Quantitative analysis of the efficacy characteristics and influencing factors of weight loss drugs in children and adolescents.

BACKGROUND: This study fills a gap in the current guidelines for paediatric obesity treatment by providing quantitative data and comparing the effectiveness of weight loss drugs in children and adolescents with that in adults. Researchers developed a pharmacodynamic model to evaluate the efficacy and influential factors of various weight loss drugs.
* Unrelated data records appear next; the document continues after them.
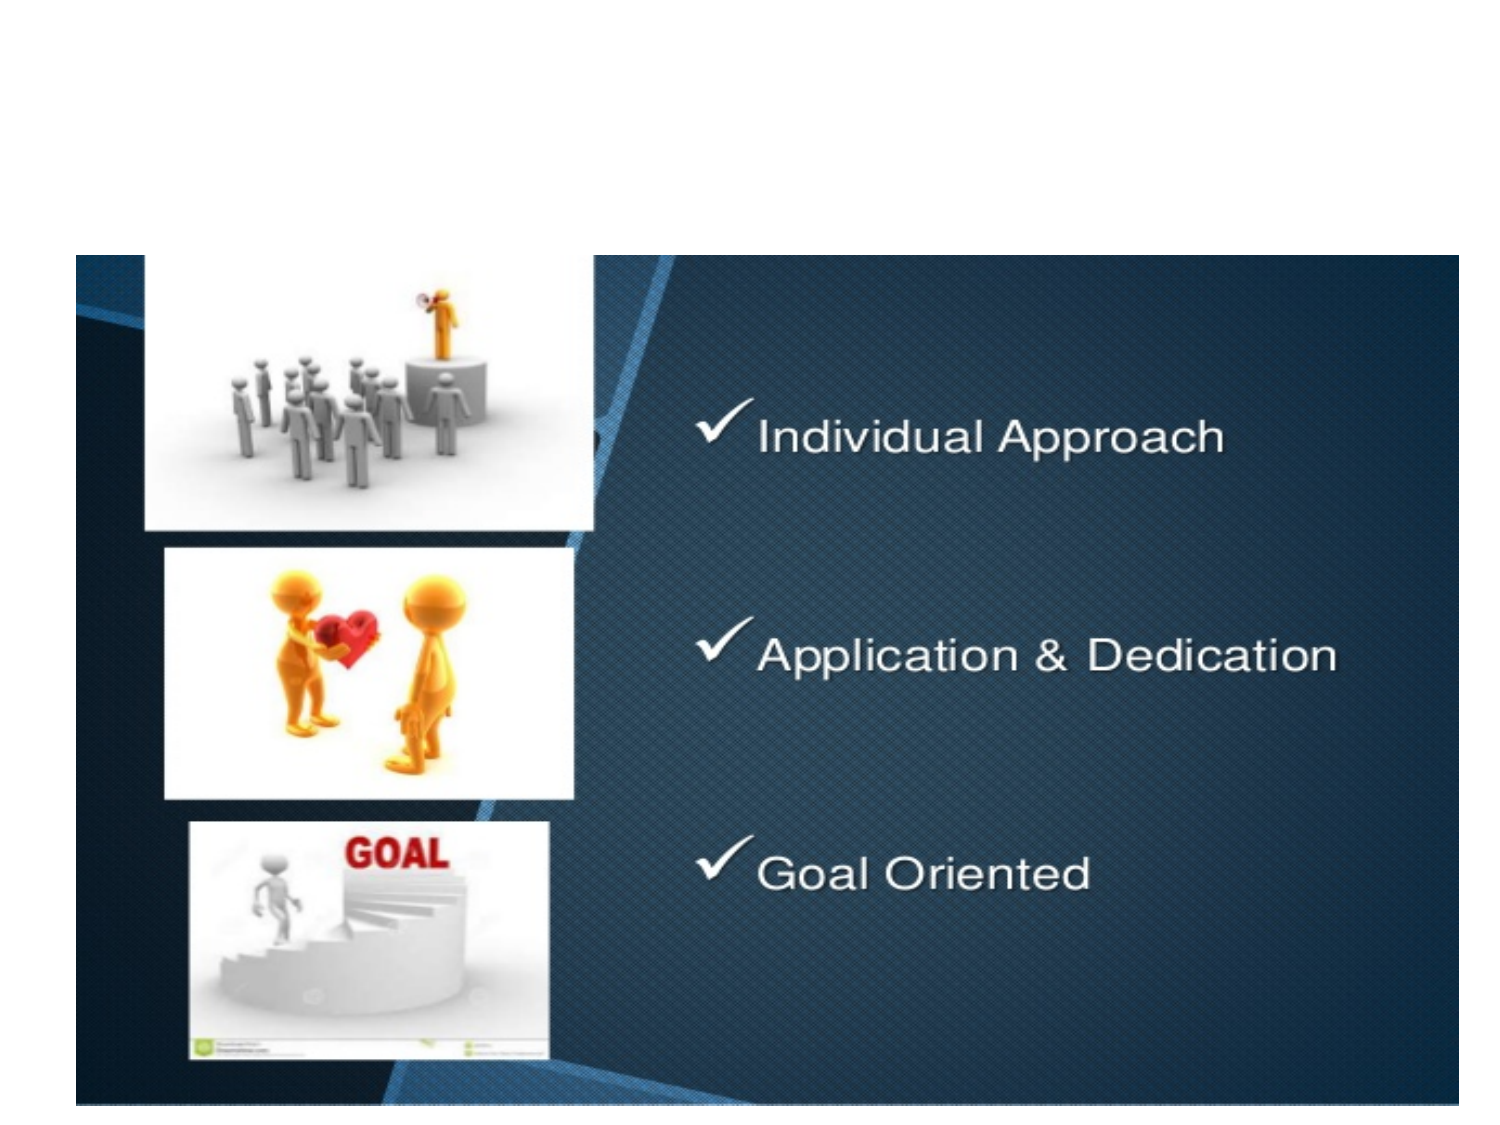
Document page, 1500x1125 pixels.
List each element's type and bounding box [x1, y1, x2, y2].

picture [76, 255, 1459, 1107]
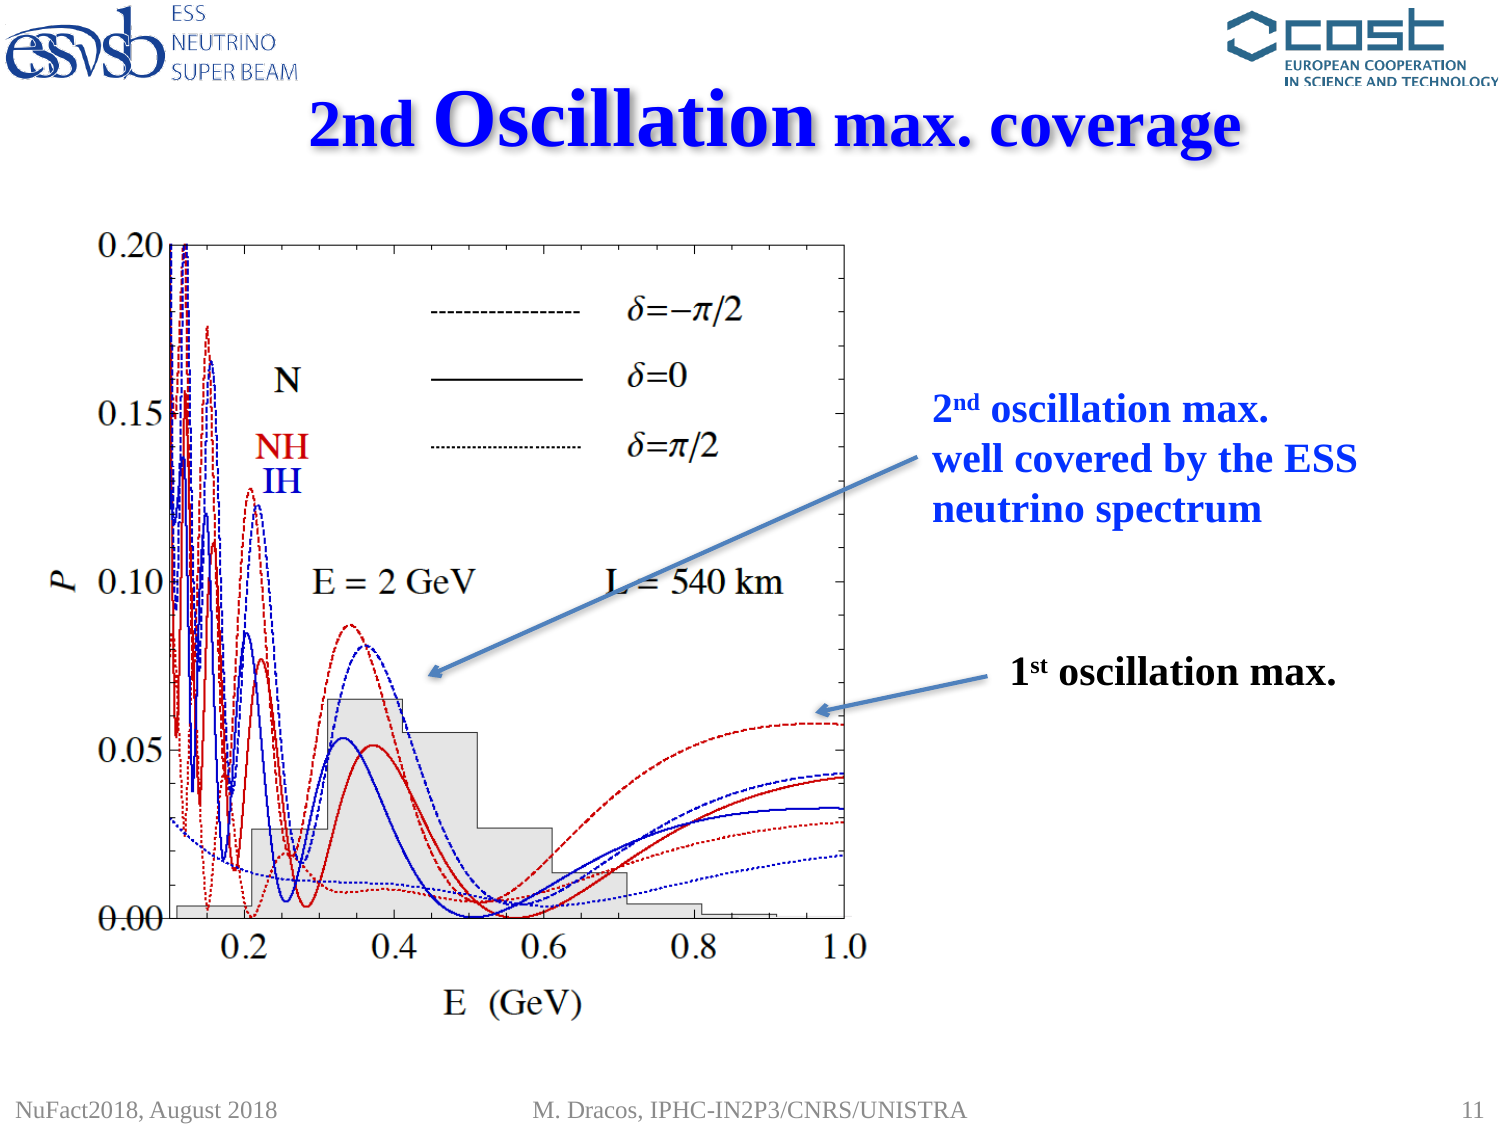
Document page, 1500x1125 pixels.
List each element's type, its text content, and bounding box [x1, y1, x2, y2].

text_box 2nd oscillation max. well covered by the ESS neutrino spectrum [917, 373, 1428, 539]
text_box 1st oscillation max. [994, 636, 1353, 702]
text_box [814, 675, 988, 713]
slide_number 11 [1338, 1092, 1500, 1125]
title 2nd Oscillation max. coverage [212, 2, 1339, 224]
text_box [427, 456, 918, 677]
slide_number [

METHOD: A systematic search of public databases was performed to include randomized placebo-controlled clinical studies on pharmacological treatment of obesity in children and adolescents. Efficacy characteristics of different weight-loss medications and their influencing factors were characterized by constructing time-course and covariate models, and performing subgroup analyses. These were then compared with efficacy models for adult patients to investigate differences in drug effectiveness between the two age groups. RESULTS: A comprehensive review of 31 articles involving 1723 participants from public databases was conducted. The analysis demonstrated that baseline Body Mass Index (BMI) significantly affected weight loss outcomes. To control for study variations, baseline BMI values were standardised to a median of 35.3 kg/m, and placebo effects were removed to accurately determine drug efficacy. After these adjustments, mean weight reductions at 56 weeks (95% CI) were observed for semaglutide, phentermine-topiramate (PT), sibutramine, probiotics, orlistat, metformin and GLP-1 receptor agonists such as liraglutide, exenatide and dulaglutide, with losses of 12.55 (10.17-16.19), 10.16 (8.06-12.30), 5.86 (4.10-7.62), 3.23 (1.11-5.36), 2.66 (2.06-3.28), 2.29 (0.26-4.37), and 1.93 (1.17-2.72) kg, respectively. Drugs took 32.9-47.8 weeks to achieve their efficacy plateau, with GLP-1 receptor agonists acting most rapidly. No significant differences in drug effectiveness were found between children/adolescents and adults for semaglutide, liraglutide, orlistat and high-dose PT (15/92 mg). Notably, low-dose PT (7.5/56 mg) was more effective in the paediatric population. Subgroup analyses indicated that GLP-1 receptor agonists and orlistat were particularly effective in patients with non-metabolic forms of obesity, and drugs were more efficacious in males. CONCLUSIONS: This study provides key quantitative evidence to inform the use of weight-loss medications in treating obesity in the paediatric demograph.